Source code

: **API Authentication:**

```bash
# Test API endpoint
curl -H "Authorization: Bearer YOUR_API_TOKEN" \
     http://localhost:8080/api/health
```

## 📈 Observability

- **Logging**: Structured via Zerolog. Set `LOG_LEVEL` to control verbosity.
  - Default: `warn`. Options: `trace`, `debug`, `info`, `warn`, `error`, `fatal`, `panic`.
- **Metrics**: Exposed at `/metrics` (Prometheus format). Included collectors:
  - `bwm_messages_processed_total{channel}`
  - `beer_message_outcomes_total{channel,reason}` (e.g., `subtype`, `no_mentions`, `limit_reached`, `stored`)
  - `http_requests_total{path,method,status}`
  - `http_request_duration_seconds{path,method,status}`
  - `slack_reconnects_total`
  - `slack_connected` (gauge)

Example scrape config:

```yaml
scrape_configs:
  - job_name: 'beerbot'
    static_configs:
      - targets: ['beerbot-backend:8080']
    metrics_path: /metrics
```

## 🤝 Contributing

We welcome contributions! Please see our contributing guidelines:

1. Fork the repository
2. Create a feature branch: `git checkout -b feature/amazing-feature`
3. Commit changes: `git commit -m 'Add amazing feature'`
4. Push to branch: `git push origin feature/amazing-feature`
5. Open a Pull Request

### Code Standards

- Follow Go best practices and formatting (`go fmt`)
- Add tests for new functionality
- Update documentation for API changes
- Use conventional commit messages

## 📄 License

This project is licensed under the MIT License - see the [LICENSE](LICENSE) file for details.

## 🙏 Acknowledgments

WORK ORDER: Reproduce the entire listing so that it matches the original in every line.

RESPONSE TO THIS TASK:
Source code

: **API Authentication:**

```bash
# Test API endpoint
curl -H "Authorization: Bearer YOUR_API_TOKEN" \
     http://localhost:8080/api/health
```

## 📈 Observability

- **Logging**: Structured via Zerolog. Set `LOG_LEVEL` to control verbosity.
  - Default: `warn`. Options: `trace`, `debug`, `info`, `warn`, `error`, `fatal`, `panic`.
- **Metrics**: Exposed at `/metrics` (Prometheus format). Included collectors:
  - `bwm_messages_processed_total{channel}`
  - `beer_message_outcomes_total{channel,reason}` (e.g., `subtype`, `no_mentions`, `limit_reached`, `stored`)
  - `http_requests_total{path,method,status}`
  - `http_request_duration_seconds{path,method,status}`
  - `slack_reconnects_total`
  - `slack_connected` (gauge)

Example scrape config:

```yaml
scrape_configs:
  - job_name: 'beerbot'
    static_configs:
      - targets: ['beerbot-backend:8080']
    metrics_path: /metrics
```

## 🤝 Contributing

We welcome contributions! Please see our contributing guidelines:

1. Fork the repository
2. Create a feature branch: `git checkout -b feature/amazing-feature`
3. Commit changes: `git commit -m 'Add amazing feature'`
4. Push to branch: `git push origin feature/amazing-feature`
5. Open a Pull Request

### Code Standards

- Follow Go best practices and formatting (`go fmt`)
- Add tests for new functionality
- Update documentation for API changes
- Use conventional commit messages

## 📄 License

This project is licensed under the MIT License - see the [LICENSE](LICENSE) file for details.

## 🙏 Acknowledgments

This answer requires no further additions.